Mereka menerima Paulus di rumah mereka, memimpin gereja rumah, dan
dipercaya oleh Paulus untuk mengajarkan jalan Allah dengan lebih teliti
kepada Apolos -- seorang Yahudi Mesir yang amat fasih dalam berkata-kata
(Kisah Para Rasul 18:26).
Paulus mengenali dan menghormati bakat
pasangan ini sehingga mereka berdua pun mengikuti Paulus untuk melayani
di Efesus. Karena nama Priskila selalu berada dalam urutan pertama
setiap kali pasangan itu disebutkan, tafsiran Jamieson, Fausset, dan
Brown, memberi indikasi bahwa "sang istri dianggap lebih menonjol dan
lebih menolong bagi jemaat". Lebih menarik lagi, peran Priskila dalam
pelayanan lintas budaya, kepemimpinan, dan pengajaran dianggap sebagai
sesuatu yang lumrah sehingga tidak membutuhkan penjelasan dari penulis
kitab Kisah Para Rasul ini! Tampaknya, peran Priskila diterima dan
diharapkan oleh jemaat, serta tidak dianggap kontroversial atau sebagai
sesuatu yang luar biasa.
DALAM GERAKAN MISI MULA-MULA
Pada
awal perkembangan pelayanan misi Protestan, kebanyakan perempuan yang
pergi ke ladang misi adalah para istri misionaris. Pria-pria yang cerdas
menyadari bahwa mereka tidak mungkin melakukan kontak dengan perempuan
di negara-negara non-Barat.
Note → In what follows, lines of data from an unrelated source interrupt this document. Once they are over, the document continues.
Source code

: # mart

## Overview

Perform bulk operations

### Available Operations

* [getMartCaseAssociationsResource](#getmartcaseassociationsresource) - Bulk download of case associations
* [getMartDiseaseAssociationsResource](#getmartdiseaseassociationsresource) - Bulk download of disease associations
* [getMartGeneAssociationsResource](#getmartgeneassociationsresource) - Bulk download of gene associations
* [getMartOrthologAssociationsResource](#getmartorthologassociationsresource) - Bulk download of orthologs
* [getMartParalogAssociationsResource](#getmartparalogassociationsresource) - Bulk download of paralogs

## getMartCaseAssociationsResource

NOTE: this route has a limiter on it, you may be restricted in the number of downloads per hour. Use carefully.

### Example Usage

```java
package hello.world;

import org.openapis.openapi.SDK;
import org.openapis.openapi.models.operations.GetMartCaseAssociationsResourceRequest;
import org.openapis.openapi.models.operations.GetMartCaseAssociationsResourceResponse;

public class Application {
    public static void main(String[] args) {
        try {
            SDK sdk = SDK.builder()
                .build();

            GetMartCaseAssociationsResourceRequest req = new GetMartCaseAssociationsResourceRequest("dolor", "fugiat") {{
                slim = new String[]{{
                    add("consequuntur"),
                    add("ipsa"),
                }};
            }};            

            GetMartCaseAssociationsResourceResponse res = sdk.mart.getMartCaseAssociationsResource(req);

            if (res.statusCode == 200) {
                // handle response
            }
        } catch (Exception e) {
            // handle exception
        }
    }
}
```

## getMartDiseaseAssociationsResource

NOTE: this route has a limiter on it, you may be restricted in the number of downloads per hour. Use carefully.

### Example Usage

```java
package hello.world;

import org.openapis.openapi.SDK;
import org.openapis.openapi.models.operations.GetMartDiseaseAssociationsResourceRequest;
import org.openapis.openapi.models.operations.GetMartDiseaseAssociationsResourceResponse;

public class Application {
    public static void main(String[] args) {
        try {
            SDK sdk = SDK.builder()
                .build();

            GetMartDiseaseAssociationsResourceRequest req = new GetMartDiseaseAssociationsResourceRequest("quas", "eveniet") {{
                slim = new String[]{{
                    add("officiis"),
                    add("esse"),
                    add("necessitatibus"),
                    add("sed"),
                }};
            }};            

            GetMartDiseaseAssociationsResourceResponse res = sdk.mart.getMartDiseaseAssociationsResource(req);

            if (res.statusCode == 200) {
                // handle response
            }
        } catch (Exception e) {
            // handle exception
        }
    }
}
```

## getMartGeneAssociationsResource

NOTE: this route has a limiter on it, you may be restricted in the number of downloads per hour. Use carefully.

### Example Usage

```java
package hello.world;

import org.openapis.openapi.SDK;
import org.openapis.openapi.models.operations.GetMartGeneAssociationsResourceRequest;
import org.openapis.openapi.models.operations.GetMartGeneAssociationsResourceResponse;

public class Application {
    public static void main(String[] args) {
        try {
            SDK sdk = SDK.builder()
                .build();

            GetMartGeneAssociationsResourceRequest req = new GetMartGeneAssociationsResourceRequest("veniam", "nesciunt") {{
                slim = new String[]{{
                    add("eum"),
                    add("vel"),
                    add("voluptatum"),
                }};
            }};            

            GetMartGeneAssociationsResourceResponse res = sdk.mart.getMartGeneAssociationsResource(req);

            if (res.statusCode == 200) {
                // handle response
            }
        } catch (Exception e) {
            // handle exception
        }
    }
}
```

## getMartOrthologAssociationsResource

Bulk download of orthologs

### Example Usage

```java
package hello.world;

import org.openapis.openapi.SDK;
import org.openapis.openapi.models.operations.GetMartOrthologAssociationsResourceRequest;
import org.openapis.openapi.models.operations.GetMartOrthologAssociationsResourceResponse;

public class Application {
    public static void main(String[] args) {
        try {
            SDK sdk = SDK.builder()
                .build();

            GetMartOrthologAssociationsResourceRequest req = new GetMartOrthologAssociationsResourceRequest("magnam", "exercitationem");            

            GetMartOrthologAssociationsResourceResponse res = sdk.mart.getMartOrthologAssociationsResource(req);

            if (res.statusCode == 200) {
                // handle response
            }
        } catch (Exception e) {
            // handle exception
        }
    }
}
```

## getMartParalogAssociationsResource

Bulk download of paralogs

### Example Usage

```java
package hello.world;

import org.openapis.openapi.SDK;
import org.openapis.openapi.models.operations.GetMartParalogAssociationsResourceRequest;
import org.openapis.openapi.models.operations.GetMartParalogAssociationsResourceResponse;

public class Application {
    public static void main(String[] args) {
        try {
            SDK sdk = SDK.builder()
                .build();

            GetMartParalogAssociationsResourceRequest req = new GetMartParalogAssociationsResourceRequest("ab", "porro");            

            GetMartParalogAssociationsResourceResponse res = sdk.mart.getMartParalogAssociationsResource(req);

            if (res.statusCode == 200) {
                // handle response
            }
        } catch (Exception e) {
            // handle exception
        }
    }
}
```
Karena itu, mereka membutuhkan istri mereka
untuk mengambil tanggung jawab ini.
Namun demikian,
perempuan-perempuan ini jarang menerima pengakuan atas beban yang mereka
pikul, baik atas upaya mengurus rumah tangga dan anak-anak mereka
sendiri maupun atas usaha mereka mengembangkan program bagi para
perempuan di ladang pelayanan. Dulu, seorang misionaris perempuan pergi
ke ladang misi hanya untuk mengurus anak-anak pelayan misi yang lain
atau melayani bersama sebuah keluarga misionaris. Namun, lama-kelamaan,
kesempatan mulai terbuka bagi mereka. R. Pierce Beaver menyebutkan hasil
pelayanan Cynthia Farrar di India, Elizabeth Agnew di Ceylon (Sri
Lanka, red.) dan para perempuan lajang lainnya yang mulai menjadi
penyelia bagi sekolah-sekolah untuk perempuan. Secara diam-diam, mereka
melayani di zenana-zenana dan harem-harem. Namun, tetap saja pelayanan
yang efektif itu jarang mendapat publisitas.
Namun, para pemimpin
seperti D. L. Moody, A. B. Simpson, dan A. J. Gordon percaya akan
pentingnya mengasah bakat para perempuan untuk mengerjakan pelayanan
umum. Baik J. Hudson Taylor, sang pendiri China Inland Mission/CHM
(sekarang OMF International, red.) maupun Fredrik Franson, pendiri TEAM
(The Evangelical Alliance Mission), memandang perlunya perekrutan dan
pengutusan para pelayan perempuan untuk melayani secara lintas budaya.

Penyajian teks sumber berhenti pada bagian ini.